Neha Mahajan, a team member, stated: "What made this result even more remarkable [why is a "well known tendency" remarkable?] is that monkeys in this population move around from group to group, so some of them who were 'outgroup' were previously 'in-group.' And yet, the result holds just as strongly for monkeys who have transferred groups only weeks earlier, suggesting that these monkeys are sensitive to who is currently to be thought of as an insider or an outsider. In other words, although monkeys divide the world into 'us' versus 'them,' they do so in a way that is flexible and is updated in real time." What is "flexible" about reacting just as strongly about former in, and now out, group monkeys as about monkeys that have always been out group. It seems to me this a "rigid" response: You are all the same, outies!

Using a test they devised based on the IAT (Implicit Association Test) which claims to test humans for "implicit biases" against others, the research group concluded, according to SD, that, "Like humans, monkeys tend to spontaneously view ingroup members positively and outgroup members negatively."

As a result of the Monkey Implicit Association Test they devised, the researchers think "the roots" of human prejudice may be 25 million years in the making since that is how long it has been since we shared a common ancestor with the rhesus monkeys.

Mahzarin Banaji, another group member, says, "Social psychologists introduced the world to the idea that the immediate situation is hugely powerful in determining behavior, even intergroup feelings. Evolutionary theorists have made us aware of our ancestral past. In this work, we weave the two together to show the importance of both these influences at work."

Santos herself concludes that "The bad news is that the tendency to dislike outgroup members appears to be evolutionarily quite old, and therefore may be less simple to eliminate than we'd like to think. [This reinforces those who think prejudice, racism, etc., are "natural" rather than learned behaviors]. The good news, though, is that even monkeys seem to be flexible [we saw above there is no basis for this statement] about who counts as a group member. If we humans can find ways to harness this evolved flexibility, it might allow us to become an even more tolerant species [assuming we are a "tolerant" species in the first place]." Anyway, being tolerant means respecting people in other groups not just accepting them into your own--"How white of you" does not indicate tolerance.

It should be noted that if the monkeys can simply change groups when they feel like it, and be accepted, there is no "prejudice" at all going on. Before I give up the view that human prejudice is 99% cultural I want to have both a "prejudice gene" and an example of monkeys gassing each other. A friendly welcoming manner is just as likely as prejudice toward the "other"-- cf. how the Caribs welcomed Columbus, granted this was their mistake, and Squanto helped out the Pilgrims. Native Americans had to learn to dislike Europeans.

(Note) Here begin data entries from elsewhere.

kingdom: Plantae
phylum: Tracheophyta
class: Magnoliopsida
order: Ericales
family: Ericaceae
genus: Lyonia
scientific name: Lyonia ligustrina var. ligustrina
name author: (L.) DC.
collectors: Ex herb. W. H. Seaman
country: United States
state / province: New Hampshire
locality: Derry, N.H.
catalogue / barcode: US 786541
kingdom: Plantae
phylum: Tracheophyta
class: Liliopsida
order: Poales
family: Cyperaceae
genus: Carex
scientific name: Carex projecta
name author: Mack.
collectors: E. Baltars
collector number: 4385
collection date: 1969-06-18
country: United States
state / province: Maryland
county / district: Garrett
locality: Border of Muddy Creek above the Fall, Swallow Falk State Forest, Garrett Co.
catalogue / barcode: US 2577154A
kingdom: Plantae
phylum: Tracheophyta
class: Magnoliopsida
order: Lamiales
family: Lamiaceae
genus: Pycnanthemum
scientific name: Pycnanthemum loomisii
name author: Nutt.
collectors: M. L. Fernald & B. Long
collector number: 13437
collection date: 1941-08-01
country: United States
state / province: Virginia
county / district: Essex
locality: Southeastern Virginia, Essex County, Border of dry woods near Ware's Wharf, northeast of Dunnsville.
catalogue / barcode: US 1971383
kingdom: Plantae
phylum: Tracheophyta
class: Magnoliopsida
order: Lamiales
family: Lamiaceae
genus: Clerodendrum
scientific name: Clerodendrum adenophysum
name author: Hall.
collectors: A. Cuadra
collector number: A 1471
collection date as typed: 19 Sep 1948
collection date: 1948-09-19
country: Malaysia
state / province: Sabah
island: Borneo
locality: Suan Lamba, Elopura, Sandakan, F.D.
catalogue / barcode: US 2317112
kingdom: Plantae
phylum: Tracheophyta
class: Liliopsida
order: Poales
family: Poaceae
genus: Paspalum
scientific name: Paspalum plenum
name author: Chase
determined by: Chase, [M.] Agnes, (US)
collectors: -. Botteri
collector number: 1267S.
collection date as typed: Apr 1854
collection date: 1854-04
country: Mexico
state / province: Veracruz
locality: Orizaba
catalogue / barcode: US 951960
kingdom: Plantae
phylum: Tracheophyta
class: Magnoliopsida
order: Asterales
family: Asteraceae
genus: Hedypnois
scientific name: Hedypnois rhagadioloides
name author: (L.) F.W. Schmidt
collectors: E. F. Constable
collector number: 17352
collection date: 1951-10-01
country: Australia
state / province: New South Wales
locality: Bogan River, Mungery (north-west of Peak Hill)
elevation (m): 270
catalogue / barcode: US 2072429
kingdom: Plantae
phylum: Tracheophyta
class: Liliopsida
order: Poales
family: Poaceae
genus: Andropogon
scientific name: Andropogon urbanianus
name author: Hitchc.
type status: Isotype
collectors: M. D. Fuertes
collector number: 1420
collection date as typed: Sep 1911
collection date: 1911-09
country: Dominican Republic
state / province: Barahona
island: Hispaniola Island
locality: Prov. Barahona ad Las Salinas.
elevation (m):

As for the Implicit Association Test, its critics charge that it lacks empirical evidence of its efficacy and that its reliability measure is low-- i.e., when the same subjects are retested they give different responses. The IAT is not therefore a really strong scientific tool to use for the claims made on the basis of its results. What is true of the IAT would follow for the Monkey IAT as well.

A final quote from a Science News article: William von Hippel a psychologist at the University of New South Wales has said, "Rarely has a methodological tool garnered such strong adherents and detractors. The IAT should be vigorously researched and debated, but we still do not really understand what it reveals.